TASK REQUIREMENTS: Exactly reproduce each entry, leaving out nothing.
——————————
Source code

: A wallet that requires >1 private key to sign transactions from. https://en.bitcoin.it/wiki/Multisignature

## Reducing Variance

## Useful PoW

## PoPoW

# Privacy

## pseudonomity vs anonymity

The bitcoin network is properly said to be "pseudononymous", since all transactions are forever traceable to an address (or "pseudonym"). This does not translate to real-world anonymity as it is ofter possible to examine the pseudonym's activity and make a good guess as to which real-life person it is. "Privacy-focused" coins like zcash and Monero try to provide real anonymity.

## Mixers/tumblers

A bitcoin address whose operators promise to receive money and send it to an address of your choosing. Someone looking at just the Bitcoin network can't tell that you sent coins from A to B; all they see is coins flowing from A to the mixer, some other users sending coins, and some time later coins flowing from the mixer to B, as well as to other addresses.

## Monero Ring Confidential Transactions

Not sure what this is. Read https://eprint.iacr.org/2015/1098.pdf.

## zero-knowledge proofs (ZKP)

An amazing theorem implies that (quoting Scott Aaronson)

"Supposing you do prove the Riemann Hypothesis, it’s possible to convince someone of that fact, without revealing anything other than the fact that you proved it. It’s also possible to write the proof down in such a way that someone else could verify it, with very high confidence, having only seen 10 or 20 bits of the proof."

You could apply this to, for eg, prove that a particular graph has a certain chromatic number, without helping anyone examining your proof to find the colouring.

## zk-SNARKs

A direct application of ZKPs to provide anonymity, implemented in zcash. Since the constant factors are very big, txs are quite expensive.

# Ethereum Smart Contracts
——————————
SOLUTION FOR THIS PROBLEM:
Source code

: A wallet that requires >1 private key to sign transactions from. https://en.bitcoin.it/wiki/Multisignature

## Reducing Variance

## Useful PoW

## PoPoW

# Privacy

## pseudonomity vs anonymity

The bitcoin network is properly said to be "pseudononymous", since all transactions are forever traceable to an address (or "pseudonym"). This does not translate to real-world anonymity as it is ofter possible to examine the pseudonym's activity and make a good guess as to which real-life person it is. "Privacy-focused" coins like zcash and Monero try to provide real anonymity.

## Mixers/tumblers

A bitcoin address whose operators promise to receive money and send it to an address of your choosing. Someone looking at just the Bitcoin network can't tell that you sent coins from A to B; all they see is coins flowing from A to the mixer, some other users sending coins, and some time later coins flowing from the mixer to B, as well as to other addresses.

## Monero Ring Confidential Transactions

Not sure what this is. Read https://eprint.iacr.org/2015/1098.pdf.

## zero-knowledge proofs (ZKP)

An amazing theorem implies that (quoting Scott Aaronson)

"Supposing you do prove the Riemann Hypothesis, it’s possible to convince someone of that fact, without revealing anything other than the fact that you proved it. It’s also possible to write the proof down in such a way that someone else could verify it, with very high confidence, having only seen 10 or 20 bits of the proof."

You could apply this to, for eg, prove that a particular graph has a certain chromatic number, without helping anyone examining your proof to find the colouring.

## zk-SNARKs

A direct application of ZKPs to provide anonymity, implemented in zcash. Since the constant factors are very big, txs are quite expensive.

# Ethereum Smart Contracts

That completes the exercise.